Ricordo il volto smarrito di Adriana alla tavola comune, fra due adulti calorosi e alcuni giovani risentiti, incapaci di muovere un dito, infelicissimi e tetri.
Ho pensato allora, con qualche malizia, che delle virtú teologali la mia amica ne aveva in sovrabbondanza due, fede e speranza, mentre frequentava a modo suo la carità, il suo amore essendo tutto per Dio e qualche grande causa, ma poco incline alla sofferenza dei singoli, che in verità non ha nulla di splendido.
I suoi occhi spalancati su quelle infelicità ne vedevano la bruttezza e non riusciva, come i suoi amici, a tendere le braccia.
Non sarebbe mai stata come madre Teresa e le sue seguaci, delle quali diffidava e, come capii piú tardi, non a torto.
Il suo bisogno di solitudine veniva anche, credo, da una inconfessata aristocrazia del modo di essere.
Intanto era una gran pena e si stava già rassegnando a far planare sul terreno dei suoi ospiti, come la casa di Loreto portata dagli angeli, un prefabbricato norvegese minimo, munito di una poderosa stufa.
Me lo descrisse con voce ottimista.
Addio viste e orizzonti aperti, orto e rose.
Doveva mettersi da qualche parte dove poter chiudere una porta.
Fu allora che qualcuno, penso Luigi Bettazzi che allora era vescovo di Ivrea, la salvò, offrendole in comodato, che deve essere una sorta di affitto a termine, una proprietà diocesana abbandonata, che aveva il vantaggio di stare proprio sull’orlo di un paesino del torinese, un lato sulle ultime case e l’altro su una sconfinata campagna.
Un miracolo.
Adriana rifiorí, vi si insediò subito e io salii a vedere.
Avevo in mente il Molinasso e rimasi di stucco, era un luogo bruttissimo.
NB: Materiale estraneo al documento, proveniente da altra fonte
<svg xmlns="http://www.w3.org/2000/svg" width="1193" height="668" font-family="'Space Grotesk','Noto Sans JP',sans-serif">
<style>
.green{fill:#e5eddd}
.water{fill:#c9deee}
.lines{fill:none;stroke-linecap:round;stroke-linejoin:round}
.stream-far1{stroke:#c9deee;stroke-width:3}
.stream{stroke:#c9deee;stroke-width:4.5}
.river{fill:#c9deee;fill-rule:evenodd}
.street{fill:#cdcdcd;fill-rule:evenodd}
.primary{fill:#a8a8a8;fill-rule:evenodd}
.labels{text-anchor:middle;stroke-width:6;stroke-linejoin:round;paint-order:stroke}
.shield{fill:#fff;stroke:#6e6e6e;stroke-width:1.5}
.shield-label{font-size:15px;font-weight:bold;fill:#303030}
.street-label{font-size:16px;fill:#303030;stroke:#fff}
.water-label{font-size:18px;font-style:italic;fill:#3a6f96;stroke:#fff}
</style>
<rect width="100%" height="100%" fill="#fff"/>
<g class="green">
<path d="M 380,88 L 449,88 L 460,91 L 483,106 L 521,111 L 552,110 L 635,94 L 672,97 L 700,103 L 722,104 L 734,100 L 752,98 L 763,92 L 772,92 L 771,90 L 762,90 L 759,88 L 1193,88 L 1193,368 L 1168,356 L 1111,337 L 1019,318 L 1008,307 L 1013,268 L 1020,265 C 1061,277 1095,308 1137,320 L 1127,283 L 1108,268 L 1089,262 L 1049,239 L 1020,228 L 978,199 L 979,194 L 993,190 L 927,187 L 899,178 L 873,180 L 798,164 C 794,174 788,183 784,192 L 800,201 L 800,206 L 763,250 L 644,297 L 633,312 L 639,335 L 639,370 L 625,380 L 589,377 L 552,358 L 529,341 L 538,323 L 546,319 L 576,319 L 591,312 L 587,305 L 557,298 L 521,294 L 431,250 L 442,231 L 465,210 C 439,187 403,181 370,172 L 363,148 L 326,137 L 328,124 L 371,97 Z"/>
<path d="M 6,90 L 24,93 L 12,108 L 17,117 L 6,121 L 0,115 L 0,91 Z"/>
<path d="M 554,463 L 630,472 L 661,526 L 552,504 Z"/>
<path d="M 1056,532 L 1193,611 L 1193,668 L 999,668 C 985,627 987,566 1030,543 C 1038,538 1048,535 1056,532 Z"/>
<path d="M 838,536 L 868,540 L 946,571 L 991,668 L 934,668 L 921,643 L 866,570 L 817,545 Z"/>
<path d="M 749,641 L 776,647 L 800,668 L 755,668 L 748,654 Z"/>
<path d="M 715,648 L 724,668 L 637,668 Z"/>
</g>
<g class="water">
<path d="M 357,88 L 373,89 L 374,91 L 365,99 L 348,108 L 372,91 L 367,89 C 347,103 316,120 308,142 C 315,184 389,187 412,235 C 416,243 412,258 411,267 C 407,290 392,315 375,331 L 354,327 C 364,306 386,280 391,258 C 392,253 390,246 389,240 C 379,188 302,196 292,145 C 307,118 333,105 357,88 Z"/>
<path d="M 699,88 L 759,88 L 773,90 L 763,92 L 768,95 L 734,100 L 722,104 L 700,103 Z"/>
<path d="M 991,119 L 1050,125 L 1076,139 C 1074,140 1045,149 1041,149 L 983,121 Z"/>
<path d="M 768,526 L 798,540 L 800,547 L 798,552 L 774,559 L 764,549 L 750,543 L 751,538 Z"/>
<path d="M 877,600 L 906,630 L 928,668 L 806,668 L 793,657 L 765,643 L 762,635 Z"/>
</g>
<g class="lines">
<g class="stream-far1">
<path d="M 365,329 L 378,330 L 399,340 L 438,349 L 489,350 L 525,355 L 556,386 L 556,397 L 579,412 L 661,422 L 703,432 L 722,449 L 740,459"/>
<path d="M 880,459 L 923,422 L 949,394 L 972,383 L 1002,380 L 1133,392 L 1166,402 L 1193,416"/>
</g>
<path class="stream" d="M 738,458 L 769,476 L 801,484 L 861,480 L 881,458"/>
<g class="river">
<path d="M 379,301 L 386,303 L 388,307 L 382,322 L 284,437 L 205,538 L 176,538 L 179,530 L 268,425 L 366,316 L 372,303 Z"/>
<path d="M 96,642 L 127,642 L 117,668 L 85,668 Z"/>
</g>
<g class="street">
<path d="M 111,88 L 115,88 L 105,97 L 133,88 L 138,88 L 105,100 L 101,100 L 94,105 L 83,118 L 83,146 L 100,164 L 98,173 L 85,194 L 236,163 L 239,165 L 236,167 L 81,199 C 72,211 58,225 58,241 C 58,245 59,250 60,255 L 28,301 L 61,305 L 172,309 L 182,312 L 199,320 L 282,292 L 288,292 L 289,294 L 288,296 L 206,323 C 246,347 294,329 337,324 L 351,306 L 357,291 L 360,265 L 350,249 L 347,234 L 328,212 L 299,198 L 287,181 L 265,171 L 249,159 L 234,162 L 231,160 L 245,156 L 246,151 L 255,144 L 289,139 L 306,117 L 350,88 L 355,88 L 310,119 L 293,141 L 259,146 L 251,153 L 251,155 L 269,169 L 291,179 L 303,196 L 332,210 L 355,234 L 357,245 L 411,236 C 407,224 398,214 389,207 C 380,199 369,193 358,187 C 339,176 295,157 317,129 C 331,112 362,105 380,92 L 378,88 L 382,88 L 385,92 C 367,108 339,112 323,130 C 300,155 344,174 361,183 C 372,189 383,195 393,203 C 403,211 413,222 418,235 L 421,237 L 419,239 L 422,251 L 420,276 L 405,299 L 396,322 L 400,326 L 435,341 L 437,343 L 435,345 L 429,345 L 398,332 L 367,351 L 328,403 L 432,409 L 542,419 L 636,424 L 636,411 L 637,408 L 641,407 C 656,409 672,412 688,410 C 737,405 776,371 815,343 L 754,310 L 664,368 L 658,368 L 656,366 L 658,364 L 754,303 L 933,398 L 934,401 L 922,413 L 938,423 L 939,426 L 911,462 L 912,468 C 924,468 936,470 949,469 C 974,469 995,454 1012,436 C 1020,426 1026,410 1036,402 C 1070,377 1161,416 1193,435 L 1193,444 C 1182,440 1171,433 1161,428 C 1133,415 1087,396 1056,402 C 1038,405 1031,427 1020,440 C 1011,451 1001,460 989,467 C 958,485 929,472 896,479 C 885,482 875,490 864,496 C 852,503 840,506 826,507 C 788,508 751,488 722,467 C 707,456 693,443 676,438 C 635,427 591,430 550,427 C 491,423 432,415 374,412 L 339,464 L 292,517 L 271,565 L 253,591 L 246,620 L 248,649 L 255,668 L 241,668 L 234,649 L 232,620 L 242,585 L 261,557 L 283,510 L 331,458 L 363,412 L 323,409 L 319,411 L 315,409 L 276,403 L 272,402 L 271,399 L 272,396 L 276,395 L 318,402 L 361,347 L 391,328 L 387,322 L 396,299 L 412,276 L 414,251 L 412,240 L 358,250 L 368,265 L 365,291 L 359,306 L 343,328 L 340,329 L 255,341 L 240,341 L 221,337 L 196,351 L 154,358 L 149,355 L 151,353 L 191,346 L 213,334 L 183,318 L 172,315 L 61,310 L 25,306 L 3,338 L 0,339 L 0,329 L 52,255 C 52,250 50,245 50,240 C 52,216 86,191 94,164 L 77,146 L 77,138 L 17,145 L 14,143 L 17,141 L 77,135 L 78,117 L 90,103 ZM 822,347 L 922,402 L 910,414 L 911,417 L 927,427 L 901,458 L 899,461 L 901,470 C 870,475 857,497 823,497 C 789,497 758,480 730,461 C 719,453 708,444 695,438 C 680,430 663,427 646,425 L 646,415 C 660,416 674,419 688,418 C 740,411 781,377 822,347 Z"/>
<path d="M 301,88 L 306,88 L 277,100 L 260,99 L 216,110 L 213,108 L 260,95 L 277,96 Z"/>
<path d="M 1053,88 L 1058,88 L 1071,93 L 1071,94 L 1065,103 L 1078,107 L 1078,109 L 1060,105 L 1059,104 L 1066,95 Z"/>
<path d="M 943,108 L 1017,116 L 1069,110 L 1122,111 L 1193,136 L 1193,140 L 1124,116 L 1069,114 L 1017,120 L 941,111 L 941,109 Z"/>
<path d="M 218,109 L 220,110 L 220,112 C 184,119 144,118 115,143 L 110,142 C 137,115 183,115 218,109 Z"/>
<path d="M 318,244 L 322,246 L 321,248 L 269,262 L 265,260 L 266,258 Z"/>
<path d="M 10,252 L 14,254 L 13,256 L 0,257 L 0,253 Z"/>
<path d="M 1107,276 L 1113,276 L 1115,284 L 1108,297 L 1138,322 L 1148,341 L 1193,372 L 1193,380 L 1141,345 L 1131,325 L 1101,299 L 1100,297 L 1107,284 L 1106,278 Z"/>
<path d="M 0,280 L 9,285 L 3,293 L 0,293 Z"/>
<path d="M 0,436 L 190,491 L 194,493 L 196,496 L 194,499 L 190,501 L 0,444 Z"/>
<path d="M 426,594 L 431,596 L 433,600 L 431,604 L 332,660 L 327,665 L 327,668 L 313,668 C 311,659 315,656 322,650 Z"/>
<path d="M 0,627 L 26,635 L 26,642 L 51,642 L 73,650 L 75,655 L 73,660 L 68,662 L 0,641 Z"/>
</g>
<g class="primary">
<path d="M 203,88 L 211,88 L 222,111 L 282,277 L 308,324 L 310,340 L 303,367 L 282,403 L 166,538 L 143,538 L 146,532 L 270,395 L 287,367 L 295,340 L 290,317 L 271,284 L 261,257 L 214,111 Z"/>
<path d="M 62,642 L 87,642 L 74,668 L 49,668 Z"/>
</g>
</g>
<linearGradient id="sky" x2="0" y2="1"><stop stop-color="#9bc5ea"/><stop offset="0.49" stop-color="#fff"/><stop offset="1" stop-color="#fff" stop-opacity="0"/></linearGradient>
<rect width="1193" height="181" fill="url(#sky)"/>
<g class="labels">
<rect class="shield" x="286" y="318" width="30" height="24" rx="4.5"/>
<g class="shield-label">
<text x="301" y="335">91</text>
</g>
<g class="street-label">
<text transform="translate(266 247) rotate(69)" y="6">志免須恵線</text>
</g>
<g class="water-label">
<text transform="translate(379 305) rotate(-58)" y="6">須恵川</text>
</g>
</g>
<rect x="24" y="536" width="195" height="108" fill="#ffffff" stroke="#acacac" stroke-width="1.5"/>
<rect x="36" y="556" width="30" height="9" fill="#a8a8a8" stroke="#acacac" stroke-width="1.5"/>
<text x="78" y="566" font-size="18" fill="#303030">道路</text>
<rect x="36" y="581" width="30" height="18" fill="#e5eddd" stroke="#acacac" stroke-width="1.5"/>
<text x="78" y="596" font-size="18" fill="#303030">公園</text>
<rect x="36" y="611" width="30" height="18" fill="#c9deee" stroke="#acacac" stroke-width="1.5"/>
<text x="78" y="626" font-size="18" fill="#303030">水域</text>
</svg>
Un gran cancello arrugginito, fra due santi antipatici, immetteva a sinistra su una cascina disabitata e a destra su n’altra cascina appena meno sbrindellata, cui si accedeva da un’erta scala di legno, a sua volta collegata a uno sgarbato casone giallo, forse degli anni Trenta, che dava sulla campagna e un giardinetto ad aiuole.
Il quarto lato era indeciso fra una costruzione informe e un arruffato boschetto.
In mezzo uno spazio interrotto da un alto muro, inteso a dividere una delle due cascine e il casone dall’altra.
Adriana si era collocata al primo piano della cascina di destra, che era poi uno stanzone affacciato in fondo verso il paese, e per me aveva collocato un letto giú al pianterreno.
C’era dappertutto una polvere decennale, dappertutto tracce di immemoriali abbandoni, sgomberi frettolosi e confusi, mi misi a scopare e riordinare inutilmente, e quando ci lasciammo dopo una breve cena afferrai una coperta e scesi quella scala da vertigini giú in cortile dove, saltata la lampadina, sbagliai di porta e mi infilai a tastoni in una stanza dove mi parve di individuare un letto di legno.
La mattina dopo scoprii che avevo dormito su un catafalco, con i suoi bravi manici davanti e dietro, e un cespo di rose di pezza coperto di falso filo d’oro rimasto attaccato dall’ultima cerimonia.
Ero in una sorta di magazzino dove era stato ammucchiato tutto quel che una sacrestia povera poteva lasciare di non sacro dietro di sé.